_Task to complete_. Which lines below fall between the one containing "- [x] 大部分 item 的显示" and the one containing "### 项目使用 Provider"? Repeat them exactly, counting both of those lines, and add nothing else.

[Dataset items]
-----
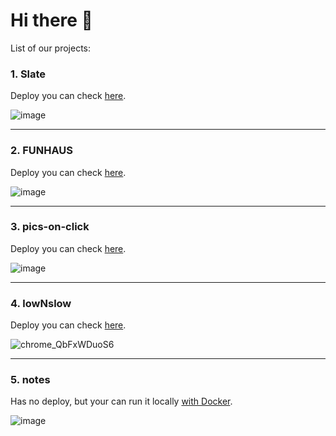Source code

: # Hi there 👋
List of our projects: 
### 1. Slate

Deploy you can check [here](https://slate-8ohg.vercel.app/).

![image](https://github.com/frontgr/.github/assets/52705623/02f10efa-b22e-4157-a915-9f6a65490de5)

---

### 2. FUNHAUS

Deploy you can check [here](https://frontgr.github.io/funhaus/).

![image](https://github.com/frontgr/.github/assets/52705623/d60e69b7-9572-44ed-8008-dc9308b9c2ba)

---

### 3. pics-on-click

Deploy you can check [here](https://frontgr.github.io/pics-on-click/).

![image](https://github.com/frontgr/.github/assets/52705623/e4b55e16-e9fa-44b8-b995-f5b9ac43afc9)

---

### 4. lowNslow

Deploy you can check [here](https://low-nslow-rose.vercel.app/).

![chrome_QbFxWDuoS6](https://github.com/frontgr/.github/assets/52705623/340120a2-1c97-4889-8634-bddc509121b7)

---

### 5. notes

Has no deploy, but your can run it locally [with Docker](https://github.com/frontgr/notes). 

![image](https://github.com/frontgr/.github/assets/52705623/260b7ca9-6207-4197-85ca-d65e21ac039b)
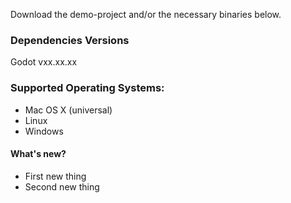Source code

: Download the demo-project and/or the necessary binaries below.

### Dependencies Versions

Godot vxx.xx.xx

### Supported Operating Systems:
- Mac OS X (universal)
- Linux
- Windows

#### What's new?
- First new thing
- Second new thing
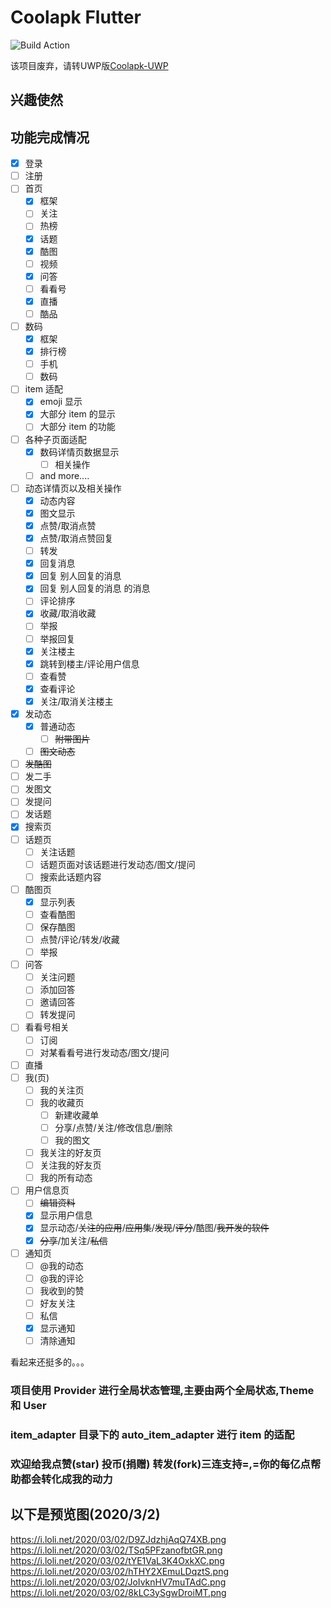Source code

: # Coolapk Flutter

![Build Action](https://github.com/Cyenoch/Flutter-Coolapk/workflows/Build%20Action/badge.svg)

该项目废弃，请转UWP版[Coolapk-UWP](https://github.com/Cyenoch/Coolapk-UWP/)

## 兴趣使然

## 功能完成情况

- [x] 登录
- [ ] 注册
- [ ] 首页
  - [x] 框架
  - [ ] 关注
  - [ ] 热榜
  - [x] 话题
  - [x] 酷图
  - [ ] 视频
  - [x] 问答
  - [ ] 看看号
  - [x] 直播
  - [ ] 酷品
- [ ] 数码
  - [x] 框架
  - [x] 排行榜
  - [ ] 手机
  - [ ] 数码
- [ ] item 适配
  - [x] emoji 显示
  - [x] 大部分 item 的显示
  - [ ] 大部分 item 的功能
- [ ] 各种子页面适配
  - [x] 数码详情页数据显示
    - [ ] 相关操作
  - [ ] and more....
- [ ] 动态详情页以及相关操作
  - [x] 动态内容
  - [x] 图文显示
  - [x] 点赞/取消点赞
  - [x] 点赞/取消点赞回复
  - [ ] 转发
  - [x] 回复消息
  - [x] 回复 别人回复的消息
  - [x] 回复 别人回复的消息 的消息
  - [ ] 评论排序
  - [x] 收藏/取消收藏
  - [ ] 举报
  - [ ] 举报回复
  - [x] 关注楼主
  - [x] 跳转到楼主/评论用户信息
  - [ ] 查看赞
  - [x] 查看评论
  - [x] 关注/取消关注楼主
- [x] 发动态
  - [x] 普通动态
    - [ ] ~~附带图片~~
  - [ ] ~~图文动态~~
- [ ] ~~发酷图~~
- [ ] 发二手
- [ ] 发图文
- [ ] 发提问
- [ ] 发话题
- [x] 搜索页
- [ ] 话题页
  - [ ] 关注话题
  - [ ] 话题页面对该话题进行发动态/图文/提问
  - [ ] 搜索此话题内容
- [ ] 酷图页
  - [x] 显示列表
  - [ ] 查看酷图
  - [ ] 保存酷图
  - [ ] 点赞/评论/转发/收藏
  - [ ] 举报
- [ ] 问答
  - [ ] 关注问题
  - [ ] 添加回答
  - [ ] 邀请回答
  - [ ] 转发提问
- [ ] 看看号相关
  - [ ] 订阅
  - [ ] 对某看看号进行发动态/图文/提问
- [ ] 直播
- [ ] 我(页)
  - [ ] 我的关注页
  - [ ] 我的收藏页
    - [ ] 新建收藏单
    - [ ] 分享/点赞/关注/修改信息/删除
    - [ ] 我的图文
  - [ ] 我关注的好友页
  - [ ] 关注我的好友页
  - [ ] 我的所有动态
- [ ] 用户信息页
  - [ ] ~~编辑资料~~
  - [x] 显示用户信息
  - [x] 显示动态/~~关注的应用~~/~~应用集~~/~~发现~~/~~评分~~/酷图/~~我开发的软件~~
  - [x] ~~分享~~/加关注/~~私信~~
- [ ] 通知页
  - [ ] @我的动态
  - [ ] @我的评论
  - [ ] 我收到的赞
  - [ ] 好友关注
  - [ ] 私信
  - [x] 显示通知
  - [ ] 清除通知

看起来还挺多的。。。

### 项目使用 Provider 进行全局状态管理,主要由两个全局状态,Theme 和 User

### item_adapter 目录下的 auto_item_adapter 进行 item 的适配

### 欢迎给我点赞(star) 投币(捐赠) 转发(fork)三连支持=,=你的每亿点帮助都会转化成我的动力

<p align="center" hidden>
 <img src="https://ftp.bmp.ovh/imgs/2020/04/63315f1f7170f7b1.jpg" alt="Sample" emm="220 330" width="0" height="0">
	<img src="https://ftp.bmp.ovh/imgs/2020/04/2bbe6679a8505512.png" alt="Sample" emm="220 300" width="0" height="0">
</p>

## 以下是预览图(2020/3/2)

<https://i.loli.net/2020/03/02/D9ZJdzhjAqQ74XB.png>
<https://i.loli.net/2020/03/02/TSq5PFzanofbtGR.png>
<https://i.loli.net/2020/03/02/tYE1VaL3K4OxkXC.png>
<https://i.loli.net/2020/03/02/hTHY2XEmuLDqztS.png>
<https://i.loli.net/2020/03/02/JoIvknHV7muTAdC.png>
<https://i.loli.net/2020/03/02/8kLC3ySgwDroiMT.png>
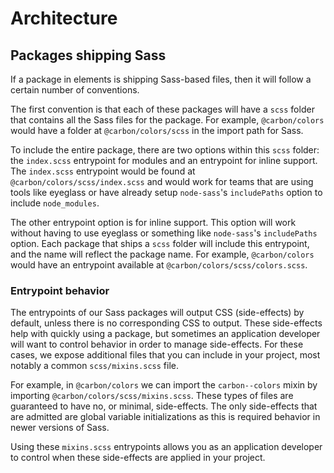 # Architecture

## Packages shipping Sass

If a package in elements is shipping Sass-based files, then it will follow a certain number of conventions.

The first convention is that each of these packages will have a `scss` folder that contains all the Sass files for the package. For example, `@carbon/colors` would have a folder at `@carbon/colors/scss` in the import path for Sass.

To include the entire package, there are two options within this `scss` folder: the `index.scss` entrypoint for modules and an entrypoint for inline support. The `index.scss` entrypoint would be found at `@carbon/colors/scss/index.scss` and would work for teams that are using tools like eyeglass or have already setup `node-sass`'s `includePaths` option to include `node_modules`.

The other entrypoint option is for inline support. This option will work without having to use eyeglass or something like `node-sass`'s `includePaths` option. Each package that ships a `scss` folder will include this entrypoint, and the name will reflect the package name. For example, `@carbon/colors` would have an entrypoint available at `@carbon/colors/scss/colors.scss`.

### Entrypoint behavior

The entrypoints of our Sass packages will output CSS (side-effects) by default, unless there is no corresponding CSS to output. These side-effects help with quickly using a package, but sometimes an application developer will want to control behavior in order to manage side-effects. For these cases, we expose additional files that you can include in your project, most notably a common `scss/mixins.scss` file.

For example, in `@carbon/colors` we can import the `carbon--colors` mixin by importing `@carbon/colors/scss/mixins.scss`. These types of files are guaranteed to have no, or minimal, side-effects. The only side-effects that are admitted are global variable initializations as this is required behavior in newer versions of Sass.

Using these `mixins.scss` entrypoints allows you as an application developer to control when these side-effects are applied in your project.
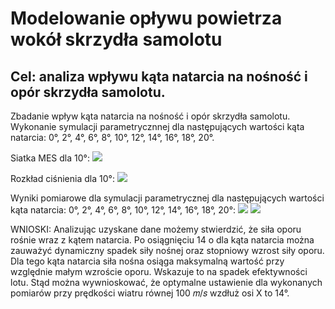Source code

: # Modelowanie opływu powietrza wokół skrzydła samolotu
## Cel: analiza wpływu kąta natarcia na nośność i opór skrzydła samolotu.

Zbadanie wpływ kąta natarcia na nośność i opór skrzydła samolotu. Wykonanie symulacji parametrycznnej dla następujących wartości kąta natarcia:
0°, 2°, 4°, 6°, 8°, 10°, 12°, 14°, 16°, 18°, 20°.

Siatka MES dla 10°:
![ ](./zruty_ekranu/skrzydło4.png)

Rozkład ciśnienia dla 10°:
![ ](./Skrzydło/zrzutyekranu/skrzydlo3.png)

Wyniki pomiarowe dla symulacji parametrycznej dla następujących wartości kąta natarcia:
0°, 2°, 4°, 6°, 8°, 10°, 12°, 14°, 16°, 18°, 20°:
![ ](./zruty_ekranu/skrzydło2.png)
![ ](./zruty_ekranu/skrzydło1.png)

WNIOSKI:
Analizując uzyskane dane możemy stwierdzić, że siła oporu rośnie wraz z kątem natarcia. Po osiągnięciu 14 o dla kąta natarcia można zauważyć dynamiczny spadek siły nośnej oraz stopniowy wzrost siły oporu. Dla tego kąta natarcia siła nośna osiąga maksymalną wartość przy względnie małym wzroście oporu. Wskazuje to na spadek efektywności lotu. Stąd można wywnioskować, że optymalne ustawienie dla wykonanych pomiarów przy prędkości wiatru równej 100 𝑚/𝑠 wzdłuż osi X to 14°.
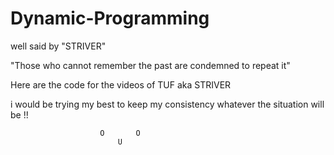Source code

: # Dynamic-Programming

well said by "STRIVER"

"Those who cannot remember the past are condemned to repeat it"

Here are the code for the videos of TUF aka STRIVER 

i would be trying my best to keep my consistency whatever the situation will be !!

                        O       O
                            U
-----
_Task solution_.
  - [x] 大部分 item 的显示
  - [ ] 大部分 item 的功能
- [ ] 各种子页面适配
  - [x] 数码详情页数据显示
    - [ ] 相关操作
  - [ ] and more....
- [ ] 动态详情页以及相关操作
  - [x] 动态内容
  - [x] 图文显示
  - [x] 点赞/取消点赞
  - [x] 点赞/取消点赞回复
  - [ ] 转发
  - [x] 回复消息
  - [x] 回复 别人回复的消息
  - [x] 回复 别人回复的消息 的消息
  - [ ] 评论排序
  - [x] 收藏/取消收藏
  - [ ] 举报
  - [ ] 举报回复
  - [x] 关注楼主
  - [x] 跳转到楼主/评论用户信息
  - [ ] 查看赞
  - [x] 查看评论
  - [x] 关注/取消关注楼主
- [x] 发动态
  - [x] 普通动态
    - [ ] ~~附带图片~~
  - [ ] ~~图文动态~~
- [ ] ~~发酷图~~
- [ ] 发二手
- [ ] 发图文
- [ ] 发提问
- [ ] 发话题
- [x] 搜索页
- [ ] 话题页
  - [ ] 关注话题
  - [ ] 话题页面对该话题进行发动态/图文/提问
  - [ ] 搜索此话题内容
- [ ] 酷图页
  - [x] 显示列表
  - [ ] 查看酷图
  - [ ] 保存酷图
  - [ ] 点赞/评论/转发/收藏
  - [ ] 举报
- [ ] 问答
  - [ ] 关注问题
  - [ ] 添加回答
  - [ ] 邀请回答
  - [ ] 转发提问
- [ ] 看看号相关
  - [ ] 订阅
  - [ ] 对某看看号进行发动态/图文/提问
- [ ] 直播
- [ ] 我(页)
  - [ ] 我的关注页
  - [ ] 我的收藏页
    - [ ] 新建收藏单
    - [ ] 分享/点赞/关注/修改信息/删除
    - [ ] 我的图文
  - [ ] 我关注的好友页
  - [ ] 关注我的好友页
  - [ ] 我的所有动态
- [ ] 用户信息页
  - [ ] ~~编辑资料~~
  - [x] 显示用户信息
  - [x] 显示动态/~~关注的应用~~/~~应用集~~/~~发现~~/~~评分~~/酷图/~~我开发的软件~~
  - [x] ~~分享~~/加关注/~~私信~~
- [ ] 通知页
  - [ ] @我的动态
  - [ ] @我的评论
  - [ ] 我收到的赞
  - [ ] 好友关注
  - [ ] 私信
  - [x] 显示通知
  - [ ] 清除通知

看起来还挺多的。。。

### 项目使用 Provider 进行全局状态管理,主要由两个全局状态,Theme 和 User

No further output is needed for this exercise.